Set exercise A – In the Mount Hope Bridge text, retype the passage between "Historically, the Mount" and "and Rhode Island.", inclusive.
Set exercise B – According to the Mount Hope Bridge text, in what year did the State of Rhode Island purchase the bridge?
Set exercise C – Pick up the Mount Hope Bridge text after its final sentence and keep writing.

Document text –
= = = =

Mount Hope Bridge negatives, 1925-1956 | State Archives Catalog
The Mount Hope Bridge, designed in 1927 by Robinson and Steinman, and built under their supervision in the following two years, is a prize-winning suspension bridge over Narragansett Bay between Providence and Newport, Rhode Island. With a main span of 1200 feet, the Mount Hope Bridge, until surpassed only in this past decade, was the longest suspension bridge in New England. Originally built for the Mount Hope Bridge Company as a privately owned toll bridge, it was purchased by the State of Rhode Island in 1955 and is now administered by the Rhode-Island Turnpike and Bridge Authority, which succeeded the Mount Hope Bridge Authority in 1964.
Historically, the Mount Hope Bridge links the Providence Plantations, settled by Roger Williams in 1636, and the Island of Rhode Island, originally called Aquidneck, to the south, which was settled by John Clarke in 1638. The present bridge is located at the point of narrowest water gap between the present-day towns of Bristol and Portsmouth, the site of what has been an important transportation link since Colonial times. At nearby Mount Hope, now located within the township of Bristol, the Wampanoag Indian chief, King Philip, planned the Indian attacks that in 1675 and 1676 devastated the villages of Massachusetts and Rhode Island.

= = = =

Extracted records –
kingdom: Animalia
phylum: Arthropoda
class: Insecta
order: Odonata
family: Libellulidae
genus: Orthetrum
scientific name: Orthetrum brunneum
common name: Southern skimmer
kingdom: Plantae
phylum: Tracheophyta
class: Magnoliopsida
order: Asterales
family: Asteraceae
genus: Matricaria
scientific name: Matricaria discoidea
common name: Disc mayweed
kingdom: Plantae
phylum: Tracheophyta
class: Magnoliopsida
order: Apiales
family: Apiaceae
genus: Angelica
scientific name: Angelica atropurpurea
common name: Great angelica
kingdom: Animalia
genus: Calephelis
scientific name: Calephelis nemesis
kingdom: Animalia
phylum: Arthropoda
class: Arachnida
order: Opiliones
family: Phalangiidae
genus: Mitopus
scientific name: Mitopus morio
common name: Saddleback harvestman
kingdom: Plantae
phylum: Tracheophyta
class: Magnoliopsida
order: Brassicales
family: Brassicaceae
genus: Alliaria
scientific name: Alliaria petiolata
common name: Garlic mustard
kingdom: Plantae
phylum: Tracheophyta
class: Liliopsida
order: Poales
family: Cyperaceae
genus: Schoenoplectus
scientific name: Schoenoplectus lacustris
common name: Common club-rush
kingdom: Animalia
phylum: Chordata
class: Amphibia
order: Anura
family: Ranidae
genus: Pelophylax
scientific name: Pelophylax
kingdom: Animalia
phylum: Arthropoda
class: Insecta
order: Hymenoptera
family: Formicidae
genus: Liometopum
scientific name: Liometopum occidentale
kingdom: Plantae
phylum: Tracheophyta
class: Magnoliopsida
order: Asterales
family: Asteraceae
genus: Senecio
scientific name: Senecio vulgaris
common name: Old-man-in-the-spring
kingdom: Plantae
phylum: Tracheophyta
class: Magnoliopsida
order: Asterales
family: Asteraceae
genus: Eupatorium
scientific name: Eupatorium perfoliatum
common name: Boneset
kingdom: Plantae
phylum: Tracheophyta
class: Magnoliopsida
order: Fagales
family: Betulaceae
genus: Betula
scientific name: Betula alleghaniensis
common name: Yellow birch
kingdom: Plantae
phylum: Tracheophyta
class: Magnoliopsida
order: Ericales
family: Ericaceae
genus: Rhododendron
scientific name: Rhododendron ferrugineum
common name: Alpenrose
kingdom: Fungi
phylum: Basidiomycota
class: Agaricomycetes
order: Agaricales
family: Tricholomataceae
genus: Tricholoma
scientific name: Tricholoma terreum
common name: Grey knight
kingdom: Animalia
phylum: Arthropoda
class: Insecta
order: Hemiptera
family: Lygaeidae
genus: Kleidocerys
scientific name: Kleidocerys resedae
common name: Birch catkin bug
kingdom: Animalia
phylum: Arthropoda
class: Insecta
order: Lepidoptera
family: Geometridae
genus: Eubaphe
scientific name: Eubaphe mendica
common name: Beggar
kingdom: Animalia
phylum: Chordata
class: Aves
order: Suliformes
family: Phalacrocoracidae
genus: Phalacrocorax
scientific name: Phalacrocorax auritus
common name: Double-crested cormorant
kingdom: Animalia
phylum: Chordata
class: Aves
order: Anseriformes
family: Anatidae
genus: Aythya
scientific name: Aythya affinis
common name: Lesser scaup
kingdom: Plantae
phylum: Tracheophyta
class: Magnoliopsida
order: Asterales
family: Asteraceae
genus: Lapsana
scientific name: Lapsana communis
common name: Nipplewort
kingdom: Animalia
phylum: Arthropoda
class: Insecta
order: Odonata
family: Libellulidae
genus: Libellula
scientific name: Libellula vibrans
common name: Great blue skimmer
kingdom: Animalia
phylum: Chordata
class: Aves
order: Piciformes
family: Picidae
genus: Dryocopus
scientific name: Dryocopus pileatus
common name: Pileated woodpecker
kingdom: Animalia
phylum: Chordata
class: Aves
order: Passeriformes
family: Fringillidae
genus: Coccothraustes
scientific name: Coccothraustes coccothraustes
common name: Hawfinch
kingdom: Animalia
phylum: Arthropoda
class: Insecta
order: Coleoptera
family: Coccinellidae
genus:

= = = =

Task answer A –
Historically, the Mount Hope Bridge links the Providence Plantations, settled by Roger Williams in 1636, and the Island of Rhode Island, originally called Aquidneck, to the south, which was settled by John Clarke in 1638. The present bridge is located at the point of narrowest water gap between the present-day towns of Bristol and Portsmouth, the site of what has been an important transportation link since Colonial times. At nearby Mount Hope, now located within the township of Bristol, the Wampanoag Indian chief, King Philip, planned the Indian attacks that in 1675 and 1676 devastated the villages of Massachusetts and Rhode Island.

Task answer B – 1955

Task answer C –
Tradition indicates that the first ferry was established between Bristol, which until 1747 was a part of Plymouth Colony, and the Island of Rhode Island in about the year 1676, preceding the date of the settlement of the town of Bristol by four years. John Tripp of Portsmouth was the first ferryman, taking Captain Benjamin Church and his men to the mainland at various times to engage in the Indian uprising that finally resulted in the death of King Philip. Later, John Borden and Ralph Earle, two of the early settlers of Portsmouth, served as ferrymen at a time when simple sail or row boats plied the route. During the Revolution, the ferry provided transportation for many notables of the American Army, including Washington, Lafayette, and Rochambeau. About 1824 a boat propelled by horses was put into service on the line. The animals kept the boat in motion by walking on a rounded platform, which through a system of cogs and shafts, actuated the paddlewheels. This ferry was operated by an organized, incorporated company; the machine which propelled the boat by the aid of horses being a patented device. Sailboats also continued in use as ferries at this time, as rough weather and/or ice often hindered the horse-powered vessel.
In the early 1840’s the Fall River Iron Works Company established a steamboat line between Fall River and Providence, with stops at Bristol Ferry on the Portsmouth side and at the foot of State Street in Bristol proper. By mid 1840’s, the horse powered ferries had ceased to be profitable and were removed from the line. In 1845, the steamboat Bradford Durfee was placed into service, followed later by the Canonicus and the Richard Borden. The steamboats of the Fall River-Providence-Newport line ceased to make stops at Bristol Ferry at the northern end of the Island of Rhode Island about 1903. At that time or shortly thereafter, the Newport and Providence Railway Company placed the steamer Sagamore on the line from new slips located at the foot of Thames Street near Constitution Street in Bristol and at Bristol Ferry on the Aquidneck side. This formed a continuous transportation link in Bristol at the Constitution Street Depot of the New York, New Haven, and Hartford Railroad, where trains could be boarded for Providence and points beyond, and with the electric trolley to Newport on Aquidneck. In 1905, the steamboat Bristol was placed in service. Later, when the trolleys were succeeded by buses, the Bristol terminus was again relocated to the original location at the end of the present Ferry Road. By the 1920's many automobiles were being carried over the revived shorter route.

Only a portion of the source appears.